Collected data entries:

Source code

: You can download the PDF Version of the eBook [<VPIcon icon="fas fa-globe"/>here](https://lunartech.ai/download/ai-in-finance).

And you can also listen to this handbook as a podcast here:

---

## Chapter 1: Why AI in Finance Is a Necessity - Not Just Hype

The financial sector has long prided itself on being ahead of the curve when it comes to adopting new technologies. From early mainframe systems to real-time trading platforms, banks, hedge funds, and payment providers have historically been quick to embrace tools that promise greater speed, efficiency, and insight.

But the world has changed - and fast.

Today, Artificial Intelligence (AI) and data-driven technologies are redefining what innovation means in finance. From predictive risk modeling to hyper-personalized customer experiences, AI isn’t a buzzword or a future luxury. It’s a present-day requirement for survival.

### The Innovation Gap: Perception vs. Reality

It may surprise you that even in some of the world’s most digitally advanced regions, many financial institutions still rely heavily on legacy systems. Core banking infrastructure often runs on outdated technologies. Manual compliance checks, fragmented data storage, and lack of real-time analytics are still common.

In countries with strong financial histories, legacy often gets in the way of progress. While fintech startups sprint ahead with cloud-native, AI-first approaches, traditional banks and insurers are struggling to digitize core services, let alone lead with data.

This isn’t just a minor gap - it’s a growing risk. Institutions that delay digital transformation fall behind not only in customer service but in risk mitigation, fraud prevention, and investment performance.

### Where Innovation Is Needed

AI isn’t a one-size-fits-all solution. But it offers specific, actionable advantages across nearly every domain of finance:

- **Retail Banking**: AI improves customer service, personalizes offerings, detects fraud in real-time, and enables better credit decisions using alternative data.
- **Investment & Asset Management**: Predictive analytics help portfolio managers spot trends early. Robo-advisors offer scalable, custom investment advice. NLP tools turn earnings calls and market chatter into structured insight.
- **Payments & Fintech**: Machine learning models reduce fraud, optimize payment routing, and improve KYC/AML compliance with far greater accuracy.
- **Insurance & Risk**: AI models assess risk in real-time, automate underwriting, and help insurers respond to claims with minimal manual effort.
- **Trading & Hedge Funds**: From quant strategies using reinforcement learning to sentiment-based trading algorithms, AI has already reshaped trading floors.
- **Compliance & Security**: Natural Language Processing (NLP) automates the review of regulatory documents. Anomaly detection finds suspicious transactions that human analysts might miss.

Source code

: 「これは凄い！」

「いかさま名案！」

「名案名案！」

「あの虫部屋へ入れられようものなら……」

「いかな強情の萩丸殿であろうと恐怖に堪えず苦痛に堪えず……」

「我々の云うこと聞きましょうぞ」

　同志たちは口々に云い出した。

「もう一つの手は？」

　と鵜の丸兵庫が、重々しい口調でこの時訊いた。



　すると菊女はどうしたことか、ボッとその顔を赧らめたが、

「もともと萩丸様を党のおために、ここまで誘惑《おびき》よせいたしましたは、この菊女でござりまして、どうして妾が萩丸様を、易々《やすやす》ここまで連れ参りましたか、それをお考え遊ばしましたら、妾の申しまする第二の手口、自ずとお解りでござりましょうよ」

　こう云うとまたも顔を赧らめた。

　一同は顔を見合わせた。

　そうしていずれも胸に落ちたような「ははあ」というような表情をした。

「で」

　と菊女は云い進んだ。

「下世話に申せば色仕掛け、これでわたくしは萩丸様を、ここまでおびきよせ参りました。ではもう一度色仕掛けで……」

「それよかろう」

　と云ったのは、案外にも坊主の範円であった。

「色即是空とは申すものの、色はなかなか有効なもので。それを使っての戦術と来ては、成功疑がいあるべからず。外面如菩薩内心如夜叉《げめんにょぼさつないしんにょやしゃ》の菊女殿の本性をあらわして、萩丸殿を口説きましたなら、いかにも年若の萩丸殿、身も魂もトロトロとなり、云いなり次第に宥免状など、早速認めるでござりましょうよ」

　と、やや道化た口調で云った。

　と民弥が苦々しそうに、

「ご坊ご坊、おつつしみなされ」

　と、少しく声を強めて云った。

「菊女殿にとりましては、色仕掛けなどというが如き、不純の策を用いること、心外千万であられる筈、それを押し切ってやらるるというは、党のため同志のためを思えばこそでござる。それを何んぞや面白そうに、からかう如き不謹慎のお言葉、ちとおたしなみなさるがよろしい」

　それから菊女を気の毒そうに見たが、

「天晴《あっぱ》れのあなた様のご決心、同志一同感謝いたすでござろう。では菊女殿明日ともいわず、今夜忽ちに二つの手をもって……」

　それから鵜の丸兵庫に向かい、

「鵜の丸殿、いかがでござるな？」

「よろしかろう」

> _Problem_:
From the data above, report how many lines include the string "using". The number alone will do.

> _Result_:
2